When I was young I was assigned a magazine article on Sun CIty, Arizona, one of the first large scale communities built to house exclusively old people. There were a couple of security guys, who were actually just residents who volunteered to patrol the community, and one of them was about my age now. He was fit and he moved with a deliberate accentuation of his youthfulness. He had a big smile on his face.

"In Sun City," he said, "you've got your young people, your middle aged people, and your old people, just like in the larger society. It's just compressed here, like a dog's life."

"You know pilgrim," I said, "someday I'll remember you and put words in your mouth that I wish you'd say, because I keep drifting off." He didn't really say it's like a dog's life. But it is. Other than the concept of young, middle-aged and old still applying, what I remember most about Sun CIty was that it was in the Peoria School District and because the old people didn't have children, they voted against any property increases for the schools. "Not my problem," was the general attitude.

I was doing journalism for mass consumption then, so that the emphasis was on a cultural point of view. The writing needed to catch the feel of the arizona culture. I had a feel for other people, and after a conversation with somebody could reproduce their basic body attitude in my memory. I grew up accepting the idea that family members can contact each other wirelessly, without the telephone. When my uncle was in Korea my grandmother reportedly went into a trance each day to visit with him, and reported that she had seen him and he was okay. One night my dad woke up and said his friend's house was on fire, and the next day confirmed that it had burned during the night.

This probably provided an interest in dreams as the royal road to the unconscious, as Jung described them.

In the final scene of, "No Country for Old Men," the Sheriff says he had a couple of dreams and his wife asks if they were interesting. He says they are always interesting to the one who dreamed them, but he tells them to her. Being close with other people has something to do with sharing some of that inside space, and not letting the ordering part go unconscious of everything it can't control.
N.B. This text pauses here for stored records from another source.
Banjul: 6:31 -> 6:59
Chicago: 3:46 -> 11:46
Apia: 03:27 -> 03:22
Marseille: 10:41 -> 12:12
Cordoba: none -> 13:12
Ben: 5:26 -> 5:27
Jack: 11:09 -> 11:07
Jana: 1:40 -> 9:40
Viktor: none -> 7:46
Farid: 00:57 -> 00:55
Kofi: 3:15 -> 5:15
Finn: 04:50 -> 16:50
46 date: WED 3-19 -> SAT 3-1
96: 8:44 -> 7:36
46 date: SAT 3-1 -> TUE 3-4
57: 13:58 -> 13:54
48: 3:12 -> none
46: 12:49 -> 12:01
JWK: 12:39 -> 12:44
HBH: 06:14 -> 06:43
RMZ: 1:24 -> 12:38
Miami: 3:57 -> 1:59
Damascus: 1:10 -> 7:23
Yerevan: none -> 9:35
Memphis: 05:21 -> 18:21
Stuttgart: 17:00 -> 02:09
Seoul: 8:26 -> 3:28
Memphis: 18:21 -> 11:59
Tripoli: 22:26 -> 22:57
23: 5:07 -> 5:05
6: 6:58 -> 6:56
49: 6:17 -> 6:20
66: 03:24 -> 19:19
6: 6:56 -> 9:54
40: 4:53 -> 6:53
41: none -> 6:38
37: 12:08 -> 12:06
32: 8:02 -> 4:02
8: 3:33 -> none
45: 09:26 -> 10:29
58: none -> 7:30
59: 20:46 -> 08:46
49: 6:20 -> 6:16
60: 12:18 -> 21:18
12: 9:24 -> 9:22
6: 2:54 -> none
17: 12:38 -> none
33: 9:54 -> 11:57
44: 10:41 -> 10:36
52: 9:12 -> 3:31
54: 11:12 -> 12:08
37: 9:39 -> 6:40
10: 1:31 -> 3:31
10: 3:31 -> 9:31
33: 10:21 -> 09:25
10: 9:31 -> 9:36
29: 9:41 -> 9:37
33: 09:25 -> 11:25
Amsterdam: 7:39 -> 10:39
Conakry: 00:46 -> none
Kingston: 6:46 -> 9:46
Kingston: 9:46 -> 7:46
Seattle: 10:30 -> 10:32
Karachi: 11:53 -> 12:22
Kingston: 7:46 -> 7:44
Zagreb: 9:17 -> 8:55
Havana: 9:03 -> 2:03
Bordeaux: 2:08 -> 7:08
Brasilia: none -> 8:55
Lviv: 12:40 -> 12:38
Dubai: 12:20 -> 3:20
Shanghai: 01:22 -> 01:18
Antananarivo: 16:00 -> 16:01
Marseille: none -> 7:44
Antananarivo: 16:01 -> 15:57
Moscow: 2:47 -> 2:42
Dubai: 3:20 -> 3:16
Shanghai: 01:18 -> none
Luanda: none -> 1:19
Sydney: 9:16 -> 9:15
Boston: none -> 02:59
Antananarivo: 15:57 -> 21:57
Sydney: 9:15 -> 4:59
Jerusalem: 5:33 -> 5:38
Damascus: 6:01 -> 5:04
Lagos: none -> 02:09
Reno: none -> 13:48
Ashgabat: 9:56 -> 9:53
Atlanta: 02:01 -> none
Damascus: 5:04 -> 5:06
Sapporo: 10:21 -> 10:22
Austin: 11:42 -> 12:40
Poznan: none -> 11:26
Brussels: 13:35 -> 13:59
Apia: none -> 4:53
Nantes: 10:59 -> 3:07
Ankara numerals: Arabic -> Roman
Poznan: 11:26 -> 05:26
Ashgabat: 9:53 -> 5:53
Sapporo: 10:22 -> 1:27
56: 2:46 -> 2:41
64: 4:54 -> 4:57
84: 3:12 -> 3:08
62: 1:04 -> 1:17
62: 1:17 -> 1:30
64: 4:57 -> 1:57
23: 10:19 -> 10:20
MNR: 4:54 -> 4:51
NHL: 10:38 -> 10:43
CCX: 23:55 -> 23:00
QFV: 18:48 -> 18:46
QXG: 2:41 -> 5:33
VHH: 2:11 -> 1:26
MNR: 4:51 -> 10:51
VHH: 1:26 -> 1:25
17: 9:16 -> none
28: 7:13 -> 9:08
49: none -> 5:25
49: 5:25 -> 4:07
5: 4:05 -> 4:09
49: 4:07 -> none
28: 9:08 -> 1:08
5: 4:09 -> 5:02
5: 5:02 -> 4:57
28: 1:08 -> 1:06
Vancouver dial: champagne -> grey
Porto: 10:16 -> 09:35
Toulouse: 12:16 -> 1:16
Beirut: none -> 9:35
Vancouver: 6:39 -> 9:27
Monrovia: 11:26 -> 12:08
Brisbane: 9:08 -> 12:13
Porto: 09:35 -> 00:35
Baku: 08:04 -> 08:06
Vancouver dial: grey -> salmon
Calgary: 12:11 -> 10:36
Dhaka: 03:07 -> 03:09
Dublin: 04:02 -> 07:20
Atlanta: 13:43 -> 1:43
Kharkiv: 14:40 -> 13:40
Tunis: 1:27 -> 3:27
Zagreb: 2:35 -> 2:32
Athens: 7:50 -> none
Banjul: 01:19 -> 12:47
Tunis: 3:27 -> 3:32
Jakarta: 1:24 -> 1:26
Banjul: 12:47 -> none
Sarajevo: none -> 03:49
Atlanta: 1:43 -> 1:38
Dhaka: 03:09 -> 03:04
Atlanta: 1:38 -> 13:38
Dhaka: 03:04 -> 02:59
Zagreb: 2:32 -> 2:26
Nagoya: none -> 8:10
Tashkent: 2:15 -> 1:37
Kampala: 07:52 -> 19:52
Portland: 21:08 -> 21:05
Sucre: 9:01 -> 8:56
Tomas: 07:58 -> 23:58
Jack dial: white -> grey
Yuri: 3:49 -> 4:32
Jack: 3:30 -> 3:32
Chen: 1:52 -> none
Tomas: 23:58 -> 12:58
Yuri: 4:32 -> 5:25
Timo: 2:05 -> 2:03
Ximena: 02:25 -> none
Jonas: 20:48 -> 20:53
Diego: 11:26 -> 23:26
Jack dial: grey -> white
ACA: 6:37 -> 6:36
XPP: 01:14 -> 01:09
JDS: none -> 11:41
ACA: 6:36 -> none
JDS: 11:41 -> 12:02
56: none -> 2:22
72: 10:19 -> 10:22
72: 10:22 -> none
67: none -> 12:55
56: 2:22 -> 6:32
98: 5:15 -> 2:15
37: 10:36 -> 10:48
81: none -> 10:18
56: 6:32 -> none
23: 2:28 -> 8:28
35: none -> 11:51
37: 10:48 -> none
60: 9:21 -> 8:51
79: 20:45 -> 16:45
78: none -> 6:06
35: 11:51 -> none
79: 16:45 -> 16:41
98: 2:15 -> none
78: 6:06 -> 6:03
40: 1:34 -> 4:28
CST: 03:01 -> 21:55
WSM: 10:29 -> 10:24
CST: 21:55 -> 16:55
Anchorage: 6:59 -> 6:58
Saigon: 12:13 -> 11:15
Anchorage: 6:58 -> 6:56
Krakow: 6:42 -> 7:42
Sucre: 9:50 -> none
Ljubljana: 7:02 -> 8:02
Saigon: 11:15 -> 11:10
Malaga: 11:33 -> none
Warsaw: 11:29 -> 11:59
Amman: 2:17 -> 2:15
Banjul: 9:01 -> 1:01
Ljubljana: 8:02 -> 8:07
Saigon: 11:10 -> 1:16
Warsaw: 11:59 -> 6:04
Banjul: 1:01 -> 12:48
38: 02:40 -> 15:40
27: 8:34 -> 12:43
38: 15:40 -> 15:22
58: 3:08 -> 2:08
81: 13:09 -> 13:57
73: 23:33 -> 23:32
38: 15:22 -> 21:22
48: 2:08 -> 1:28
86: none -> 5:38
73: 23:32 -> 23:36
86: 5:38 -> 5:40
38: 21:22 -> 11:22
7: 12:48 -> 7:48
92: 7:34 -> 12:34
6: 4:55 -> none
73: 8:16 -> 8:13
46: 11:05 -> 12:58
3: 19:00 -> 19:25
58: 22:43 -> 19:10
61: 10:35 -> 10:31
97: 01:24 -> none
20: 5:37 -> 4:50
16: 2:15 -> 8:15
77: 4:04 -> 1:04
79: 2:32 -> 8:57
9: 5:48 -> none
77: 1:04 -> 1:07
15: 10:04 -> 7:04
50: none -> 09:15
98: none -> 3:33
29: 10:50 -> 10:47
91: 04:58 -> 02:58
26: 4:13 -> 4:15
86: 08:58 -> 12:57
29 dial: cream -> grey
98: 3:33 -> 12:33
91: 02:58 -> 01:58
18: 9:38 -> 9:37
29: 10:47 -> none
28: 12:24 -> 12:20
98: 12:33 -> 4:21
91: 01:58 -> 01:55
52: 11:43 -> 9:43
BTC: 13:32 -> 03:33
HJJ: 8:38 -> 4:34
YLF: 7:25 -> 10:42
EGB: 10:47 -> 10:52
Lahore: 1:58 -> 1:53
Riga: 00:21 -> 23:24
Young old age is a vantage point. It's like in a myth, where the chariot is crossing the sky, a poetic description of the sun. From this vantage point the chariot has moved to the golden mean on the right, because I face south. And though it's a beautiful day out, I'm writing this instead of being out there, though I'm limiting it to an hour. Then Arnold is coming by and we'll have a wide ranging conversation and laugh a lot, as usual, unless his dog fell in the well or something.

The past is too big to remember, and too boring. It has to be put in some form where it can be stored and transported. The only containers I know of are stories with an abstract core. Don Juan said that the sorcerer is an empty man except for a collection of stories with a universal application.

I know what he means, and how he arrived at that conclusion. This becomes more clear with age, that letting go of personal history makes sense, because it's too dense to transport. It has to be reduced to a few abstract cores.